Security Operational metrics have their place in business risk; it just isn’t in the boardroom to support informed business decisions. Operational metrics mainly measure threat, remediation ticketing, and compliance. Each one of these are an important metric for secure business. However, these metrics are a cost to business and by themselves do not align directly with a business’s revenue and margin. So why do we use these metrics as our primary communication tool to the board?


What is Cyber Economics

Cyber economics is the combination of traditional economic theory with specific field-based statistical methods and data. The specificity is cyber-based events that have caused financial impacts. This includes data breaches, business interruption, ransomware, fraud, property damage, and human casualty resulting from malice or error.

In other words, cyber economics is the study of how organizations choose to employ limited cyber-based resources, which could have alternative uses, to produce various financial results for today and the future.

No matter the size of the business, every business has finite resources. As a result, executives have to make tough decisions and gamble based on the data that sits in front of them and pivot as the data changes in the future.


What is Expected Loss?

Expected loss refers to the sum of the values of all possible losses, each multiplied by the probability of that loss occurring over a stated period of time (such as the next twelve months). This value:

  • Sets a meaningful baseline, regulates attention to the problem, and speaks at all levels within the organization.

  • Summarizes the combination of the organization's exposure profile, threat profile, and cyber maturity mixed with the macroeconomic cyber risk condition.

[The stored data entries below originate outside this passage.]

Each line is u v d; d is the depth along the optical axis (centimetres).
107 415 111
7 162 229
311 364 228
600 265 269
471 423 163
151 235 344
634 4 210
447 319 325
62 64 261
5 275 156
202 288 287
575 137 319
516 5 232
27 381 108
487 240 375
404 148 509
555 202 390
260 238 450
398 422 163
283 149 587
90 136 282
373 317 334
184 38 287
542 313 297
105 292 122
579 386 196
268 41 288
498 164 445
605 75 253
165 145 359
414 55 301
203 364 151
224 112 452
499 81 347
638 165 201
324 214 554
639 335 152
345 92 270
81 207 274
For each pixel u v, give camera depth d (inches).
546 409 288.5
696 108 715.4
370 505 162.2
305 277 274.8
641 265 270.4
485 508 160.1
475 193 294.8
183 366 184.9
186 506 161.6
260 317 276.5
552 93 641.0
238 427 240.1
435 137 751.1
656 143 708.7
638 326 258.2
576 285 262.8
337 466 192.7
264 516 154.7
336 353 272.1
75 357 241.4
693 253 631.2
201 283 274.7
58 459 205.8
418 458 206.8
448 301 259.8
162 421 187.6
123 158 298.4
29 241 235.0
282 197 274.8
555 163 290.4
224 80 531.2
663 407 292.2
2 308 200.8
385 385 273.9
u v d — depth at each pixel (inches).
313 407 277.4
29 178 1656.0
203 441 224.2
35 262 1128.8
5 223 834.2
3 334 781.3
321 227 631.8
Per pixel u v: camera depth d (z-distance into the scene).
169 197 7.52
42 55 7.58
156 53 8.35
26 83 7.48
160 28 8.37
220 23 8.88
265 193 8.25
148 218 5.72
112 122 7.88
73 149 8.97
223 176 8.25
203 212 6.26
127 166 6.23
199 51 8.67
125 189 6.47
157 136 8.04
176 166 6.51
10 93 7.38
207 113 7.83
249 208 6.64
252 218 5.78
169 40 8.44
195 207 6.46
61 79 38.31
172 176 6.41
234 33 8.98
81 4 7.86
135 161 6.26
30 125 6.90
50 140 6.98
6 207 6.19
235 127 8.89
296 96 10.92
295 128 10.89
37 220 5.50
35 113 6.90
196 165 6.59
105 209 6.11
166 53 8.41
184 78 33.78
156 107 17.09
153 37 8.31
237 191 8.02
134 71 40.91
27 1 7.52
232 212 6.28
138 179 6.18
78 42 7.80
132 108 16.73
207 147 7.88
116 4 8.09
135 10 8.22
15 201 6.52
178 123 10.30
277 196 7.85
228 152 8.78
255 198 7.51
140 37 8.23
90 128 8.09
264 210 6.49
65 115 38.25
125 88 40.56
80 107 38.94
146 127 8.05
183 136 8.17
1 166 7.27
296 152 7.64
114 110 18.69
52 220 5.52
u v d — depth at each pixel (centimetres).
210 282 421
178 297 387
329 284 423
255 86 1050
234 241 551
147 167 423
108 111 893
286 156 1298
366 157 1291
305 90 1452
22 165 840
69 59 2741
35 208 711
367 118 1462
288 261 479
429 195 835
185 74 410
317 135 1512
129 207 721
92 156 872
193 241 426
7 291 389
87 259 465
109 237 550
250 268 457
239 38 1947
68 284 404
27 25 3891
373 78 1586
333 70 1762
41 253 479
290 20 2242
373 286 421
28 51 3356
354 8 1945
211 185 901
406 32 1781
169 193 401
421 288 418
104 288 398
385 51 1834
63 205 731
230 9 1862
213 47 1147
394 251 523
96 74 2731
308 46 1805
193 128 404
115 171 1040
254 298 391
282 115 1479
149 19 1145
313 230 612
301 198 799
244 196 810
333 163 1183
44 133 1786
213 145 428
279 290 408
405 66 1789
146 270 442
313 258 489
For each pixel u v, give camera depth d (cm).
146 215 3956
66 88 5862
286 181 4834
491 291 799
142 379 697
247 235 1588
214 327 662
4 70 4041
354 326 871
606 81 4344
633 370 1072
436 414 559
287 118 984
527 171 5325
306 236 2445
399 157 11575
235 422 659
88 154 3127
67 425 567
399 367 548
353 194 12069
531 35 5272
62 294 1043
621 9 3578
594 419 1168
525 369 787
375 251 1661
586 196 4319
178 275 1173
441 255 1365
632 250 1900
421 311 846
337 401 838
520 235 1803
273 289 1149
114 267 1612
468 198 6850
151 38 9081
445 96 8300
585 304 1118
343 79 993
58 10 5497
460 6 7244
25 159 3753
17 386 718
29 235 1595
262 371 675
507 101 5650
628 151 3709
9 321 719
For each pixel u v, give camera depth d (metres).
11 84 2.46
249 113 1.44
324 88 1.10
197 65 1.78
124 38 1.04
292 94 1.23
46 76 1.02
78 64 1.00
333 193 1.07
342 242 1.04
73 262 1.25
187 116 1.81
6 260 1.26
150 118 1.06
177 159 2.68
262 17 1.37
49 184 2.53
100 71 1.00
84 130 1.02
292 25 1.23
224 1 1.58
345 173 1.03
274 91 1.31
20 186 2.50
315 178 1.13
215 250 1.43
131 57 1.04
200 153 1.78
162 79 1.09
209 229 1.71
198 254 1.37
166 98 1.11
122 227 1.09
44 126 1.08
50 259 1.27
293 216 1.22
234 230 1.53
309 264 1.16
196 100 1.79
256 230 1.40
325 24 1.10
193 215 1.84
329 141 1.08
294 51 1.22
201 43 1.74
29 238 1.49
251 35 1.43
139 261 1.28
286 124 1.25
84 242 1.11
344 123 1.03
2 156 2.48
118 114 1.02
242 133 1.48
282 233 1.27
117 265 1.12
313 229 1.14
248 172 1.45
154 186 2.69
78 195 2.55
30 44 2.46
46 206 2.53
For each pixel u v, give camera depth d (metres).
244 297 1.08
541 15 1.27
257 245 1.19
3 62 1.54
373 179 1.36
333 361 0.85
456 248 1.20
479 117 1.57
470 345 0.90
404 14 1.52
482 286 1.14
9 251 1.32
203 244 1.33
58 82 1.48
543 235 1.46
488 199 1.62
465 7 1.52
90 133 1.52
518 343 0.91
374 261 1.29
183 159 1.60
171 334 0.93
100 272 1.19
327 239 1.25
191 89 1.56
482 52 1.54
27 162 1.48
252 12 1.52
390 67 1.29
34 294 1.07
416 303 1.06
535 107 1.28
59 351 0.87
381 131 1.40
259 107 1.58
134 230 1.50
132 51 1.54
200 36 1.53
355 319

  • Informs the risk resilience strategy and minimizes hype



What is Expected Loss Tolerance?

Expected loss tolerance refers to the organization's resilience threshold. This is where the cost of cyber is considered material, which means it adversely impacts reputation, revenue, and profit.

  • If expected loss is below this threshold, then maybe the organization can reallocated cyber budget to other critical needs of the organization.

  • If expected loss is above this threshold, then maybe the organization will need to reprioritized its larger budget and assign more resources to its cyber resilience strategy.


In Summary

Cyber risk has become a business risk. The conversation must evolve to represent cyber risk in business terms.

Paraphrasing Vizzini, "lets not fall victim to one of the classic blunders-the most famous of which is, “never get involved in a land war in Asia”, but only slightly less well-known is, “Never go against a Boardroom with security metrics when actual business risk is on the line!”."

Lets not be Vizzini, lets be willing to accept when something doesn’t fit, and adapt the way we communicate.